RECORDED INFORMATION:
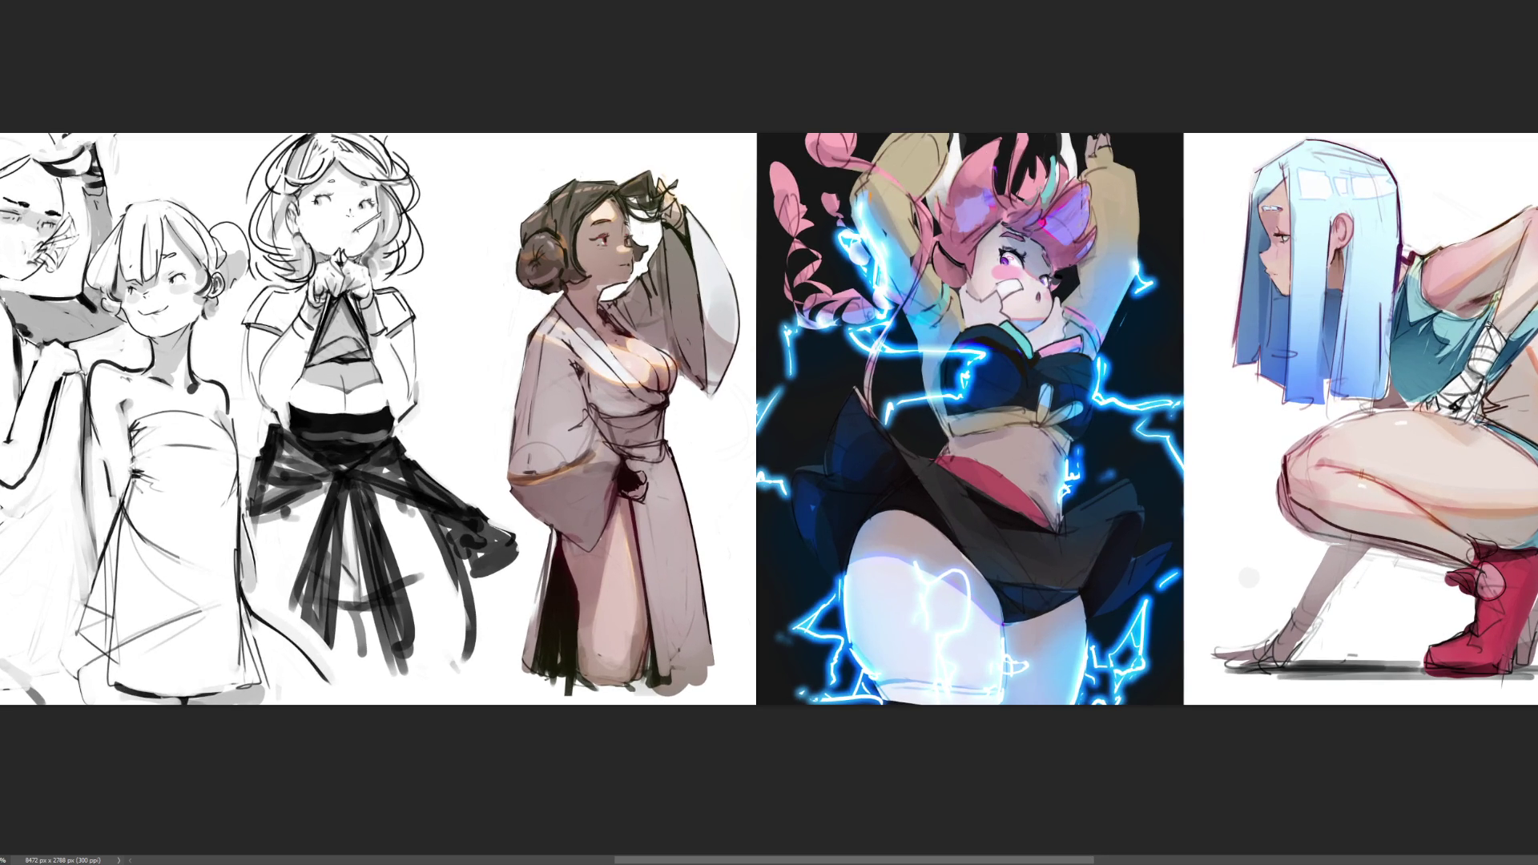
scroll(784, 376, "up", 2)
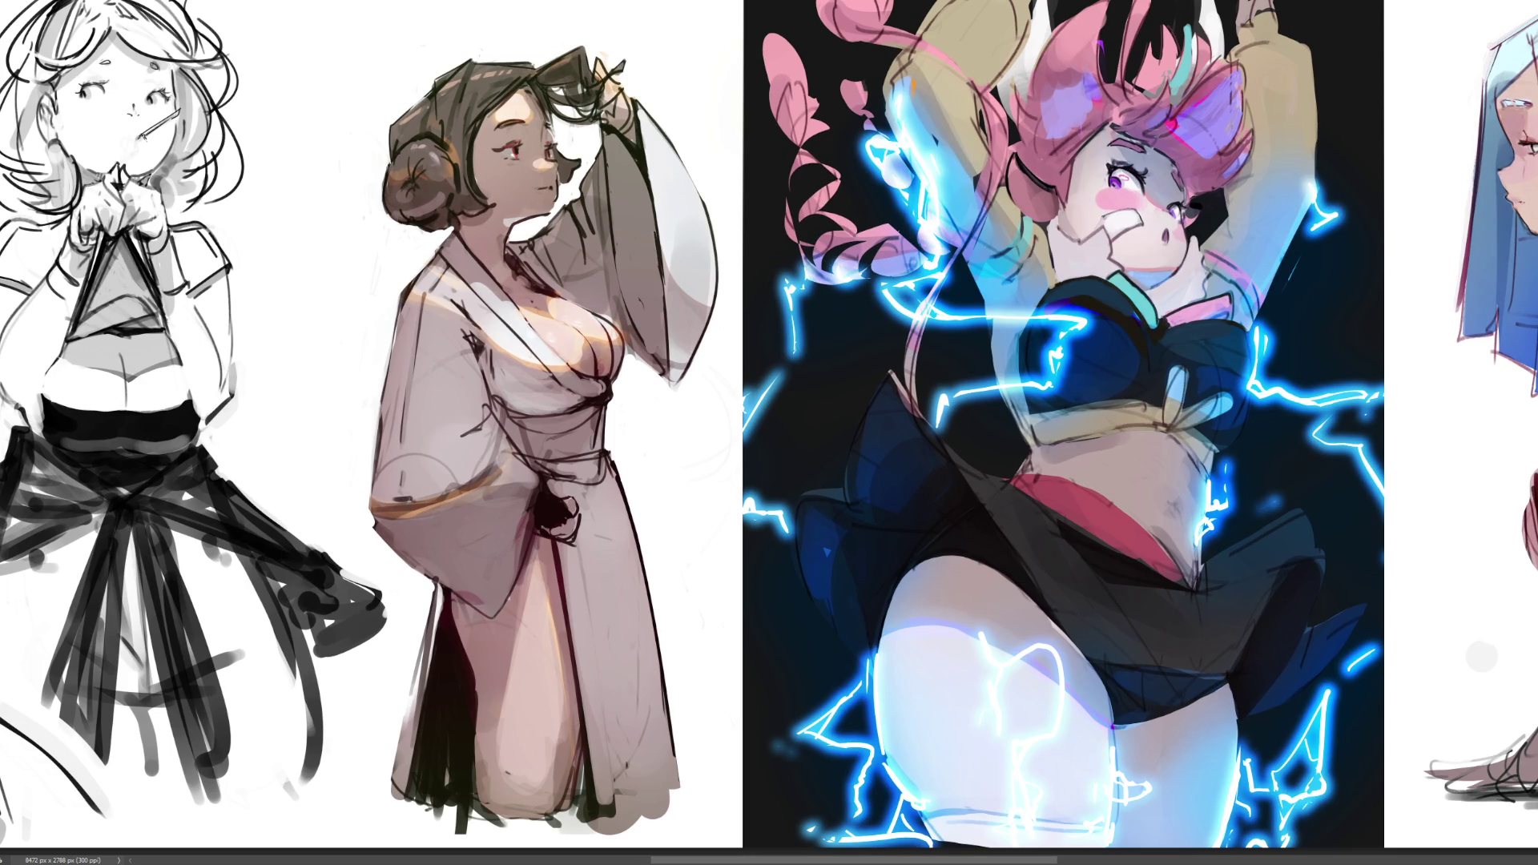
scroll(787, 385, "down", 2)
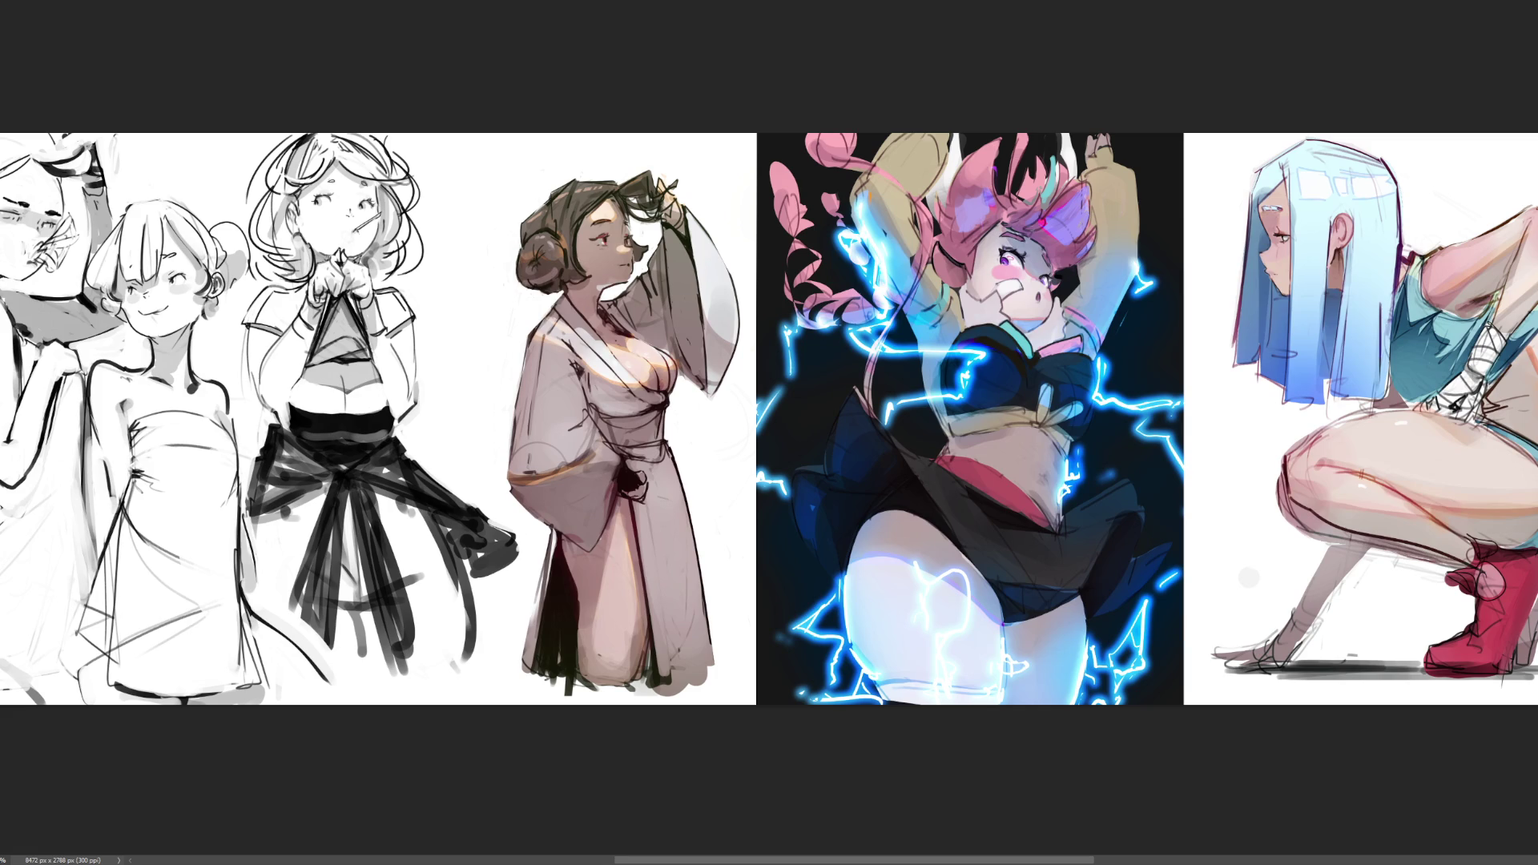
scroll(769, 419, "left", 2)
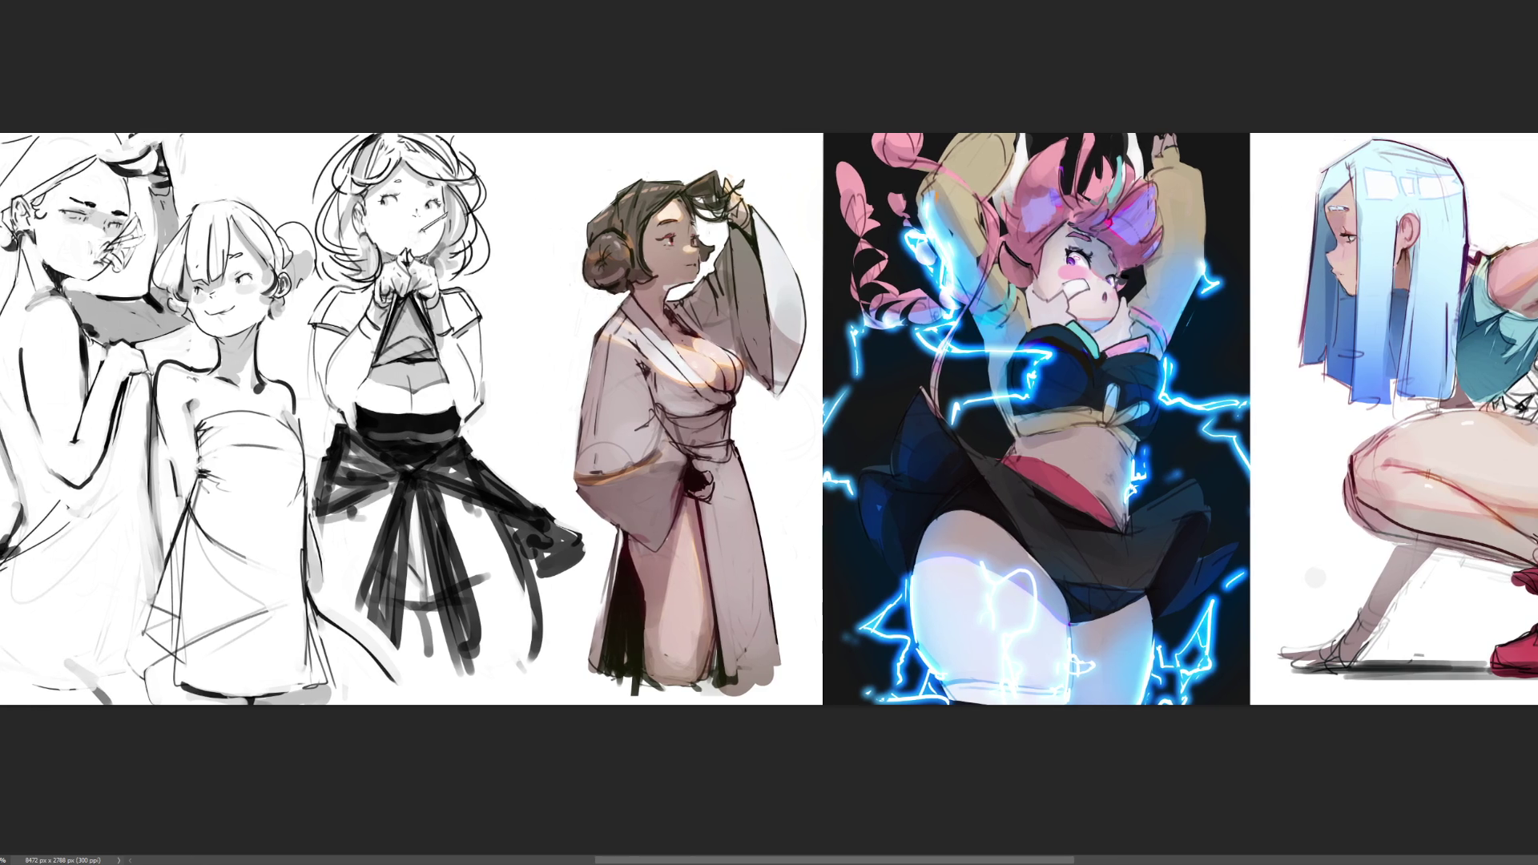
scroll(717, 418, "down", 4)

ACTIVITY: Reply with one number only: how many lines of the listing hold "down"?

EXERCISE SOLUTION: 2